São raros os que costumam prestar a devida atenção (e merecida reverencia) aos nomes daqueles profissionais que, para muitos de nós, constituem-se na única forma de acesso a textos, técnicos ou literários, escritos em outras línguas. Estamos nos referindo aos tradutores que, vertendo obras para idiomas diferentes daqueles que foram originalmente escritas, na verdade, de forma quase invisível, acabam produzindo uma “nova obra”.
Entende-se a tradução como uma forma de autoria, embora derivada. Todavia, a nossa tradição é cultuar o autor e negligenciar a uma posição secundária o tradutor. E isso acaba se refletindo nas leis sobre direitos autorais, nos códigos nacionais e nos tratados internacionais, que retratam uma espécie de subordinação dos tradutores aos autores. Tomem-se como exemplo as listas dos livros mais vendidos, publicados em jornais e revistas, que são majoritariamente formadas por obras estrangeiras traduzidas.
Não se pode ignorar que há criação intelectual em trabalhos derivados (caso das traduções). Em geral, os autores estrangeiros escrevem dirigindo-se a uma comunidade linguística e cultural que não inclui os leitores de seus trabalhos depois de traduzidos. São os tradutores que cumprem o papel de orientar o texto original para outros públicos, cuja exigência de inteligibilidade em termos de língua e cultura traduzidas vão muito além da intenção original do autor. Não há como um escritor estrangeiro cruzar uma fronteira linguística e cultural sem a influência/ajuda do tradutor. Isso é notório até mesmo entre países que falam a mesma língua, caso do inglês usado no Estados Unidos versus na Inglaterra ou do português falado/escrito no Brasil frente ao de Portugal.
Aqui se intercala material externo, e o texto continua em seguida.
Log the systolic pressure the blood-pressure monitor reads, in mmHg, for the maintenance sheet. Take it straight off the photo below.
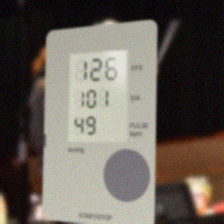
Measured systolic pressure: 126 mmHg
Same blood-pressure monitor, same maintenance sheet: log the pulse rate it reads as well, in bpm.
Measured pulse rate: 49 bpm
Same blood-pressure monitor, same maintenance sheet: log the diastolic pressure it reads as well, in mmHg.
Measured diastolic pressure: 101 mmHg
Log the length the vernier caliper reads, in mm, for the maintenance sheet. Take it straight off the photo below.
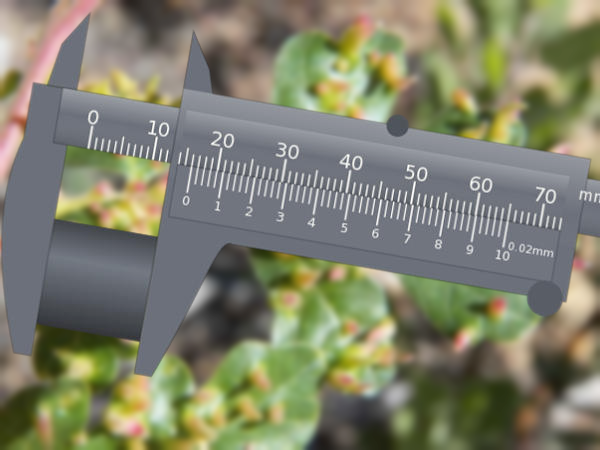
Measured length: 16.0 mm
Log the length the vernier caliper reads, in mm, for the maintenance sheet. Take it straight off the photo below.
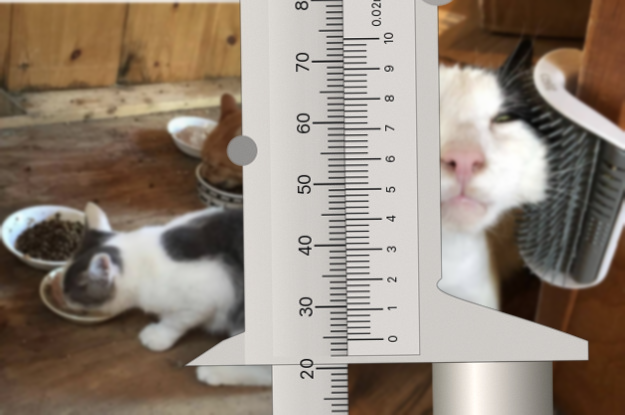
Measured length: 24.6 mm
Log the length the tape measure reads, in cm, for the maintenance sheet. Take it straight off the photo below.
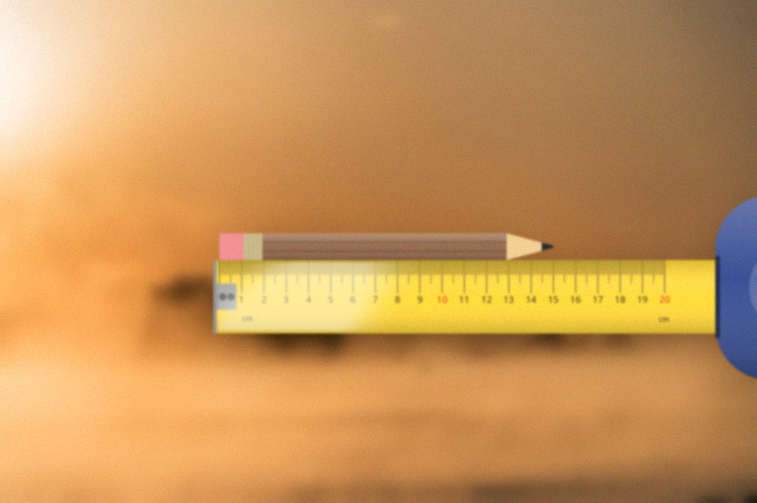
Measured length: 15 cm
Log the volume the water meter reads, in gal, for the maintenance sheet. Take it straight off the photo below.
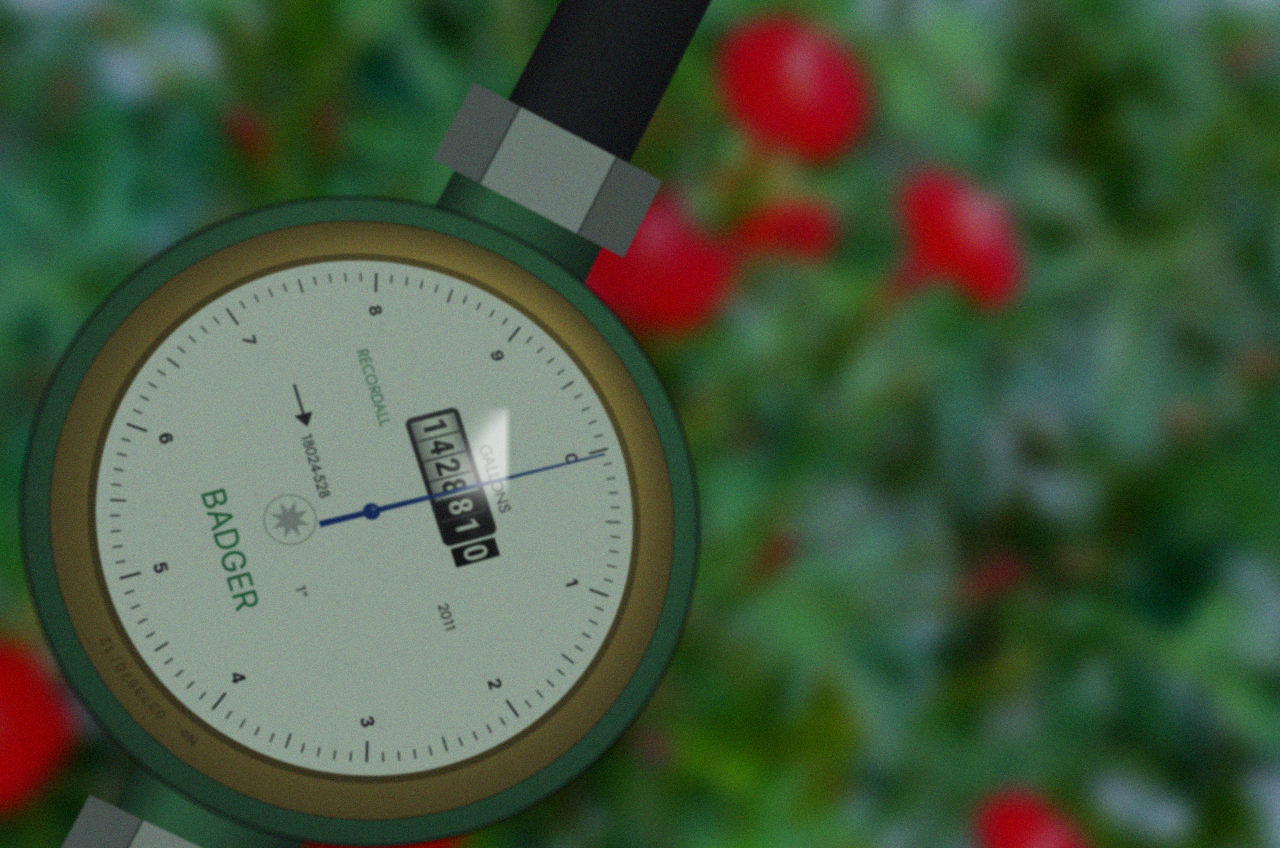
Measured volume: 1428810.0 gal
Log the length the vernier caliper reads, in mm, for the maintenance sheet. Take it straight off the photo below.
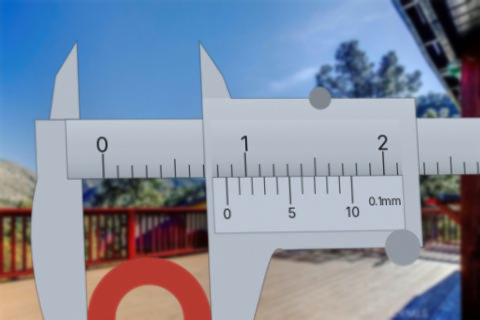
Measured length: 8.6 mm
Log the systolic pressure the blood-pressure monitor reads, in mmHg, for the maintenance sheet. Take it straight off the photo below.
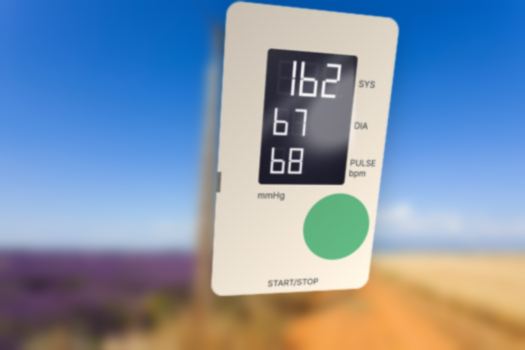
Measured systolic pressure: 162 mmHg
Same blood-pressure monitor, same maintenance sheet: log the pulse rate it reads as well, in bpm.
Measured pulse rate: 68 bpm
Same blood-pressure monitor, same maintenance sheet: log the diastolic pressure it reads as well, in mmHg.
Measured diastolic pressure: 67 mmHg
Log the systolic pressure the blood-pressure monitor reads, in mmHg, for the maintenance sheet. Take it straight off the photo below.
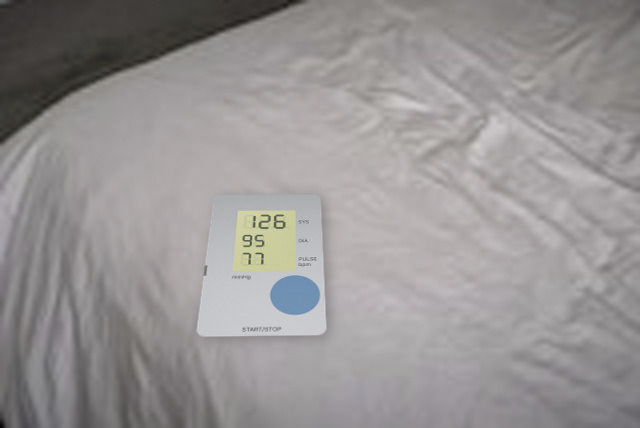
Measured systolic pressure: 126 mmHg
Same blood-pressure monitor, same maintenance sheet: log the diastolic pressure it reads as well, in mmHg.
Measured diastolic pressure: 95 mmHg
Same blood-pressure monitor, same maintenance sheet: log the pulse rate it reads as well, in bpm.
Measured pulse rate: 77 bpm
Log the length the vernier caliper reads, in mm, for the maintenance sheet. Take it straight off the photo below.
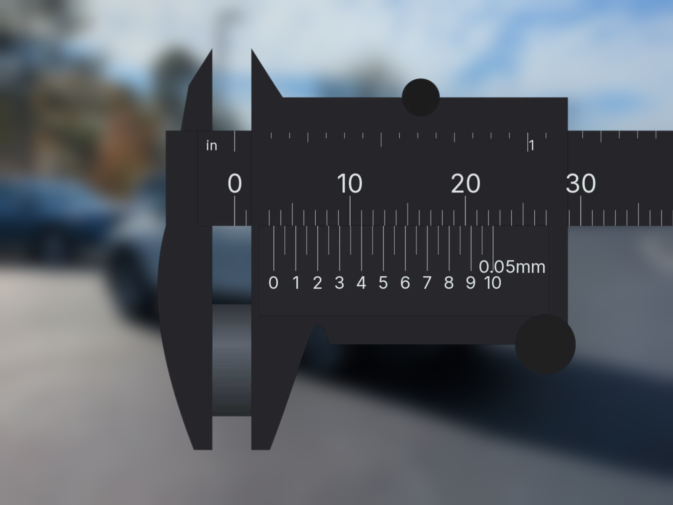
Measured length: 3.4 mm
O inglês é a língua mais traduzida em todo o mundo. Não obstante, é a língua para a qual menos se traduz. Uma questão de dominação econômica há que se supor (também, mas não só). Isso, indiscutivelmente, ajuda a criar no público leitor de língua diferente da obra original uma maior sensibilização para os produtos culturais (valores e bens) de países hegemônicos, em geral.
O mercado editorial tem, cada vez mais, concentrado investimentos nos chamados best-sellers. As editoras nacionais (muitas integrando corporações transnacionais) costumam apostar em textos estrangeiros que obtiveram sucesso comercial em sua cultura de origem, esperando que alcance também um bom desempenho de venda numa cultura e língua diferentes. Isso contribui para estabelecer uma espécie de relação hierárquica entre línguas maiores e menores e entre culturas hegemônicas e subalternas.
Há tradutores (ou editoras) que, de forma deliberada ou involuntariamente, contribuem ou se prestam para a exploração de textos e culturas estrangeiras. Colocam o traduzido a serviço da cultura tradutora. Exemplificam bem esse caso as traduções americanas dos livros do escritor italiano Giovanni Guareschi, durante a Guerra Fria. As traduções inglesas dos livros de Guareschi foram sucesso de venda desde o lançamento do The Little World of Don Camillo, em agosto de 1950, primeiro nos EUA e depois na Inglaterra. Prestavam-se à propaganda anticomunista ao mostrar as aventuras de Dom Camilo, sacerdote num vilarejo no norte da Itália, que vivia em escaramuças ideológicas com o prefeito comunista, Peppone, e das quais, invariavelmente, sempre se saia vencedor. Dom Camillo era pintado como o virtuoso e ligado ao bem e Peppone era uma espécie de idiota e relacionado com o mal.
A tradução de uma obra tem como objetivo principal promover inovação e mudança cultural. É evidente que os efeitos e funções (ou usos) de um texto traduzido não podem ser totalmente previsto ou controlados em sua plenitude. E são essas incertezas que, em vez de diminuir, aumentam a responsabilidade do tradutor e estão a exigir uma maior valorização e reconhecimento do seu trabalho, pelo menos por nós, LEITORES.